L’analyse de l’emplacement des personnages a aussi une importance centrale dans l’analyse (Jourdan-Ionescu & Lachance, 2000). L’étude de la place des uns par rapport aux autres contribue notamment à la compréhension de la dynamique œdipienne. On pourra alors observer si l’enfant se représente près du parent de sexe opposé, s’il sépare les parents, s’il se représente à l’écart de la famille, etc. On fera de même pour chaque personnage. Mise en lien avec d’autres éléments, cette information aura une signification dans l’analyse d’une série de dessins.

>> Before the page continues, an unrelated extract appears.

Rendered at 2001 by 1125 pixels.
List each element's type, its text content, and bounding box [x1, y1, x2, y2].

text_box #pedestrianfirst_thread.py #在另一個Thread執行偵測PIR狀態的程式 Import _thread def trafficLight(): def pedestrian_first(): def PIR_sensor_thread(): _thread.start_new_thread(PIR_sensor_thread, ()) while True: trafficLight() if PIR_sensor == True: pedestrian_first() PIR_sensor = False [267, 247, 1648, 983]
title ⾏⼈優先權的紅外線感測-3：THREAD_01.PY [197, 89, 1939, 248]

On a mentionné que le test du dessin de bonhomme avait pris différentes formes. Les consignes ont aussi été variées. On peut les classer en 2 catégories : les consignes « directes » et « indirectes ». On retrouve des consignes de la forme « Dessine ta famille » (Cain, 1953; Hulse, 1951; Porot, 1965; Reznikoff & Reznikoff, 1956), «Dessinez votre famille d’origine » ou « Dessine tous les membres de ta famille, toi inclus, en train de faire quelque chose », qui sont du type direct et

les consignes du type « Dessine une famille » (Jourdan-Ionescu & Lachance, 2000) « Dessine une famille, une famille que tu inventes » « Imagine une famille de ton invention et dessine-la » (Corman, 1978; Widlöcher, 1984) ou « Dessine une famille transformée » (Kos & Biermann, 1977) qui sont indirectes, c’est à dire qu’on s’attend à ce que, même si ce n’est pas explicitement demandé le sujet produise sa famille. Selon Corman, le fait de demander indirectement ne vise qu’à faciliter les projections et l’enfant produit sa propre famille de toute façon. Il se sent simplement moins menacé par la consigne. On peut alors observer les représentations exprimées de manière plus libre.

Dans la recherche CoPsyEnfant, il y a deux dessins de famille. Un comportant une consigne directe et l’autre comportant une consigne indirecte, dans l’ordre. Jordan-Ionescu et Lachance (2000) de même que Debray (2000) proposent aussi de combiner les types de consignes et de compléter la première, qu’ils proposent indirecte, par une consigne directe, selon les objectifs poursuivis. Royer (1995) propose l’inverse, car elle dit que l’enfant n’est pas dupe de la consigne indirecte et que quand on commence par cette dernière l’enfant sait qu’on s’intéresse à sa famille. C’est ce qui a été choisi pour la recherche CoPsyEnfant. Après avoir produit un dessin ou il doit faire un effort « d’ objectivité » (Bertrand, 2008; Krymbo-Bleton et al., (soumis)) et où il est « soumis au principe de réalité (Bertrand et al., 2011), puisque la consigne lui demande de dessiner sa famille comme elle est, on lui permet de se laisser aller à son imagination en lui demandant de dessiner une famille dont il rêve.

L’équipe de recherche avait en effet trouvé intéressant d’avoir les 2 dessins et de pouvoir les comparer ou d’observer l’effet du premier dessin sur le deuxième ou la relation entre les deux (Dufour, 2007b). De plus, plusieurs auteurs soulignent l’intérêt de la comparaison entre la famille réelle et la famille dessinée (Corman, 1978; Erny, 1999; Jourdan-Ionescu & Lachance, 2000; Vinay, 2007). Le protocole CoPsyEnfant permet cette comparaison, mais sous une autre forme ; on y compare le vécu et le fantasmé. En effet, dans son dessin de famille « telle qu’elle est » qu’on appelle dans le protocole CoPsyEnfant « famille réelle » (FR), l’enfant dessine ce qu’il vit au sein de sa famille alors que dans sa famille rêvée, qu’on appelle « famille idéale » (FI) l’enfant dessine ce qu’il souhaite. Il sera aussi intéressant de mettre en lien ces dessins avec les précédents. Debray (2000) souligne d’ailleurs que « la comparaison entre les figurations de personnages humains au dessin du bonhomme et aux deux dessins de famille donnent souvent des indications intéressantes » dans l’évaluation psychologique.